Unity was one of the most beautiful games I've ever seen, and it's not as bad as it's claimed to be, but it still one of the weakest ones.

Assassins Creed: Brotherhood vs Assassin's Creed Black Flag aka the best one.

This franchise need to fucking die already.

Edit: Ninja'd again.

Assassin's Creed Black Flag vs Assassin's Creed Syndicate


----------



## Kratosx23 (Nov 1, 2004)

Black Flag is nowhere near the best one. It's fourth. :no:

This franchise has died. The last Assassins Creed game was Syndicate. The fact that I'm not getting Odyssey, which is set in ANCIENT GREECE proves that Assassins Creed is no longer a series.

Speaking of

Assassins Creed: Black Flag vs the vastly, vastly superior Assassins Creed: Syndicate, which is in contention with Brotherhood and II for the best one. It had a better story, better setting, better mechanics, introduced the zipline, and had specialized assassinations. Also, it didn't have naval combat, or the worst AC character of all time, Black Bart.


----------



## arch.unleash (Aug 31, 2016)

You didn't see my edit did you? I gave you the chance to choose Syndicate over Black Flag :batista3

Syndicate was good, but I don't know I probably was burnt out by this franchise and it affected my enjoyment, it's in the middle for me. I agree that the franchise is dead, despite me enjoying Origins very much, but this direction doesn't suit the franchise and will get old fast. I'm not getting Odyssey either, it's basically a re-skin. Even if it's not, we have Spiderman and Red Dead fucking Redemption, nobody has time for this stale ass game.

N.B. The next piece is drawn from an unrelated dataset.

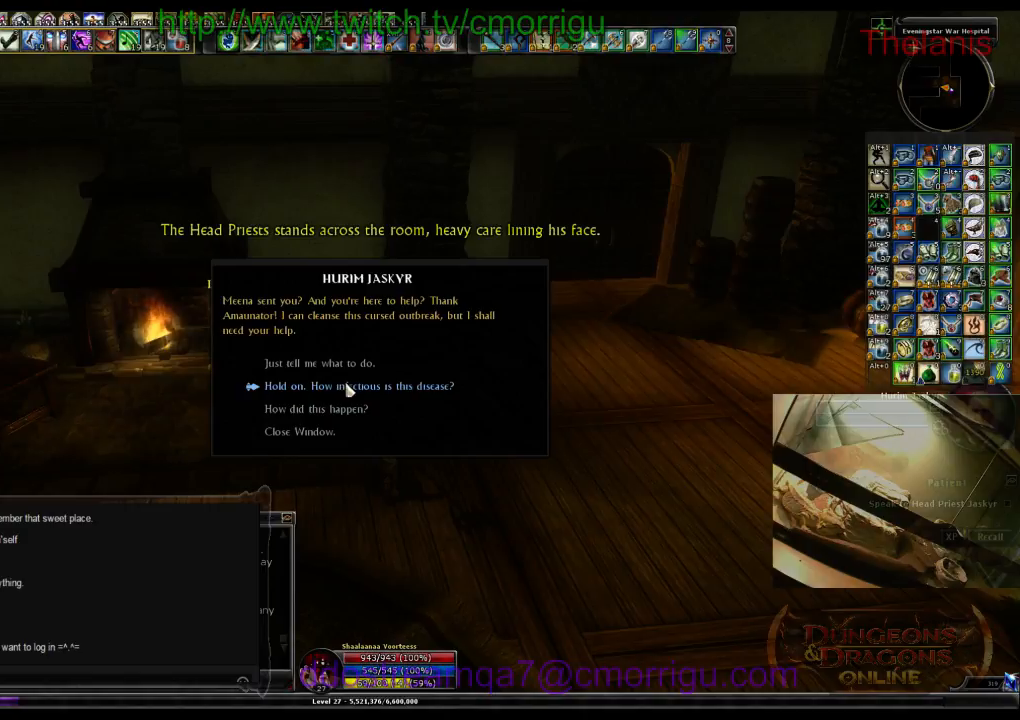
{"keys": [], "events": []}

Assassins Creed: Black Flag vs The Warriors


----------



## SUPA HOT FIRE. (Jun 21, 2014)

Assassin's Creed: Black Flag vs. Assassin's Creed: Rogue










The latter is heavily underrated, short but sweet with an interesting theme going against the Creed. Loved the Portugal chapter, escaping a crumbling Lisbon was definitely the highlight of the game for me.


----------



## 751161 (Nov 23, 2012)

Rogue was pretty good, but Black Flag is amazing. Got to go with that.

Assassin's Creed: Black Flag vs. Assassin's Creed: Syndicate.


----------



## 3jp1 (Jun 16, 2016)

Assassin's Creed: Syndicate vs Batman: Arkham Origins


----------



## arch.unleash (Aug 31, 2016)

Batman always wins, and origins is very fucking underrated.

Batman: Arkham Origins vs Sleeping Dogs


----------



## LA Park (Jul 24, 2018)

Arkham Origins vs Devil May Cry 3


----------



## MrJamesJepsan (Mar 31, 2013)

Arkham Origins vs Star Fox Zero


----------



## The Phantom (Jan 12, 2018)

Star Fox Zero vs. Pokemon Stadium 












Tyrion Lannister said:


> I'll take that as a no. Get on it, you'll like it.


I did. I listened to A New Hope.


----------



## Kratosx23 (Nov 1, 2004)

PhantomoftheRing said:


> I did. I listened to A New Hope.


Well? :side: Did you enjoy it? 

Any lover of cinema, to me, has to love this podcast. I figured it would be up your alley, since you're a film buff. That's why I was insistent.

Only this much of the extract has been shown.